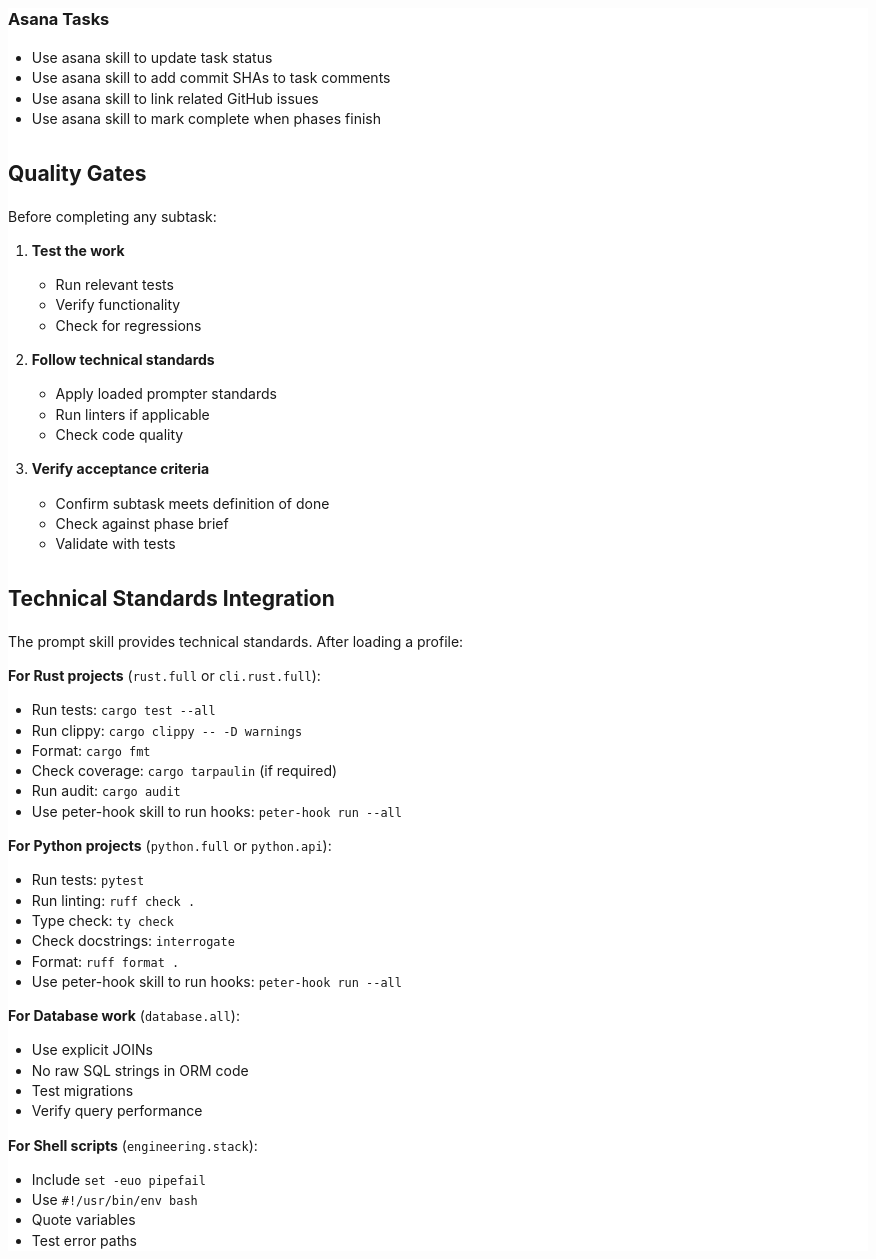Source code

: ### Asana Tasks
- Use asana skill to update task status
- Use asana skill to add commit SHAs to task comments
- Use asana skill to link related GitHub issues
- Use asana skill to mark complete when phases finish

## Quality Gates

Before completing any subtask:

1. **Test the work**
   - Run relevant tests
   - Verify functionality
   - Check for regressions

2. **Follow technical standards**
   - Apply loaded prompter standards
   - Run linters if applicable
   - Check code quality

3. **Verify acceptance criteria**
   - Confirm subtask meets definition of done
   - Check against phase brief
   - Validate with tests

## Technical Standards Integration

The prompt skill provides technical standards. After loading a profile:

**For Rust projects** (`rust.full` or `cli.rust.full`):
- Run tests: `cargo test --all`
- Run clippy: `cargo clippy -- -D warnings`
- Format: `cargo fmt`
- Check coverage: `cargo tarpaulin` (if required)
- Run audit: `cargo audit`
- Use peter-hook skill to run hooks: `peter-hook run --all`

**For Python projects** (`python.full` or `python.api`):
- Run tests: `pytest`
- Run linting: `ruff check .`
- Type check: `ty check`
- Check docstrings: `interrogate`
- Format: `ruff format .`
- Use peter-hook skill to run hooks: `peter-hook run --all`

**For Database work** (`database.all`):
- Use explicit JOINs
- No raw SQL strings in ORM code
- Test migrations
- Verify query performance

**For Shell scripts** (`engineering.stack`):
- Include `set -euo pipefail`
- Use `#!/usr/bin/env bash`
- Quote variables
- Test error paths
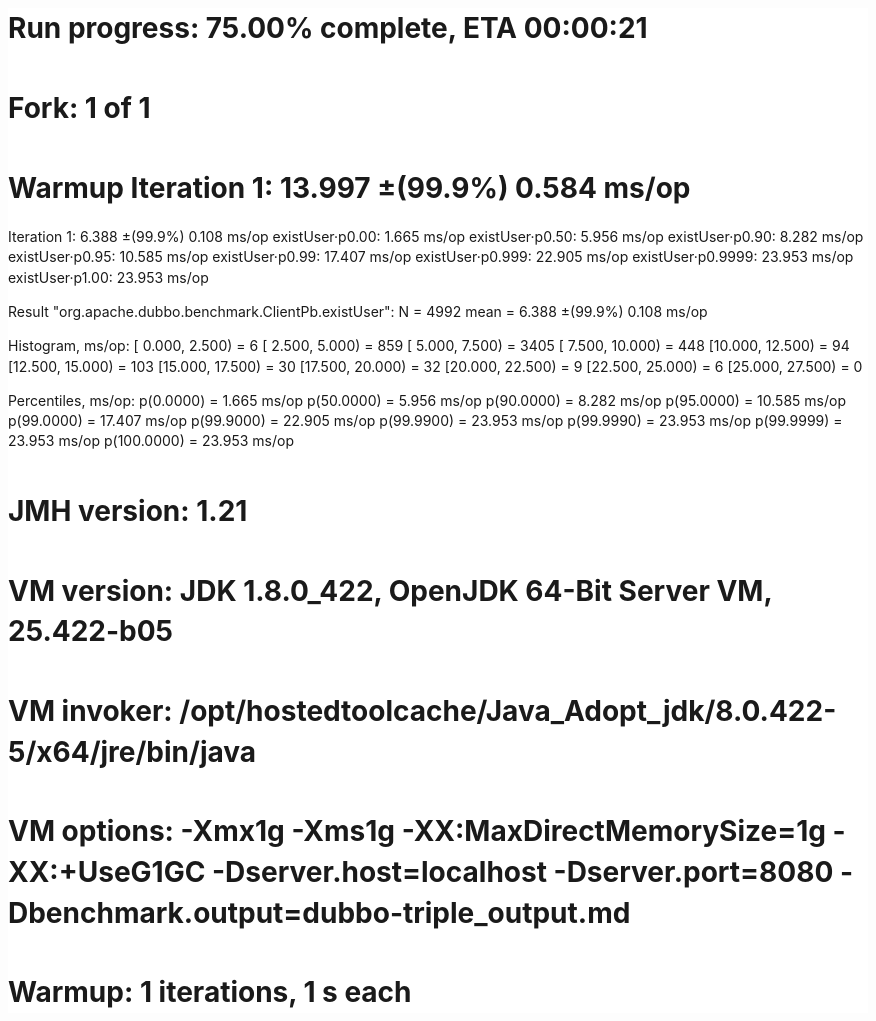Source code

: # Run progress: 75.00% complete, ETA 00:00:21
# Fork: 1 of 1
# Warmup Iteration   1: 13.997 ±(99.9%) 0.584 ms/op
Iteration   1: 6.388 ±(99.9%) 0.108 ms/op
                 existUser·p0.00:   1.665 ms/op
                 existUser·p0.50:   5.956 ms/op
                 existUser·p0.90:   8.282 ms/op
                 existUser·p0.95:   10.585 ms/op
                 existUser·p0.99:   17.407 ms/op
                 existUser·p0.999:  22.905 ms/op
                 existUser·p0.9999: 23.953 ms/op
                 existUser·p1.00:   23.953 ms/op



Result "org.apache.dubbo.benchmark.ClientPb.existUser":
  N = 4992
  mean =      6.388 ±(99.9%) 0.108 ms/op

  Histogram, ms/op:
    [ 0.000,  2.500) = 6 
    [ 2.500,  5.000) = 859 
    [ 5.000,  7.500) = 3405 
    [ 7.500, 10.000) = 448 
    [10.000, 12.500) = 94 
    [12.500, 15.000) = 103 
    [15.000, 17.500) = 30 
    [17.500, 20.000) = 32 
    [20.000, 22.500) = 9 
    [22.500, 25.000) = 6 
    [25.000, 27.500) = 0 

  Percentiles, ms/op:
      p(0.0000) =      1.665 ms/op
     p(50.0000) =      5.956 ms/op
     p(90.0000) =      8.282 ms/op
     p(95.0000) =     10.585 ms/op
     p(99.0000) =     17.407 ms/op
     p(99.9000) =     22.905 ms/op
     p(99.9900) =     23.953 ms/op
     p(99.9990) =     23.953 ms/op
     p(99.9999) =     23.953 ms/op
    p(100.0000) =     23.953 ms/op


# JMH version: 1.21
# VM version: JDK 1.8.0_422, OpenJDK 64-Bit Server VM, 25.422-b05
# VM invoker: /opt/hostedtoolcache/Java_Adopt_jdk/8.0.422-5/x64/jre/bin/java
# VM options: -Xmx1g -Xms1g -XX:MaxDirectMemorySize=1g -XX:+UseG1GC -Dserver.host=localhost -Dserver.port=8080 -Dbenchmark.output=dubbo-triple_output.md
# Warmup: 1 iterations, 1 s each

·····

■ PROBLEM STATEMENT ■
Would you print, exactly as written, every line above from the one holding "The prompt skill" through the one holding "- Test migrations", with both included and no other lines?

■ TASK OUTPUT ■
The prompt skill provides technical standards. After loading a profile:

**For Rust projects** (`rust.full` or `cli.rust.full`):
- Run tests: `cargo test --all`
- Run clippy: `cargo clippy -- -D warnings`
- Format: `cargo fmt`
- Check coverage: `cargo tarpaulin` (if required)
- Run audit: `cargo audit`
- Use peter-hook skill to run hooks: `peter-hook run --all`

**For Python projects** (`python.full` or `python.api`):
- Run tests: `pytest`
- Run linting: `ruff check .`
- Type check: `ty check`
- Check docstrings: `interrogate`
- Format: `ruff format .`
- Use peter-hook skill to run hooks: `peter-hook run --all`

**For Database work** (`database.all`):
- Use explicit JOINs
- No raw SQL strings in ORM code
- Test migrations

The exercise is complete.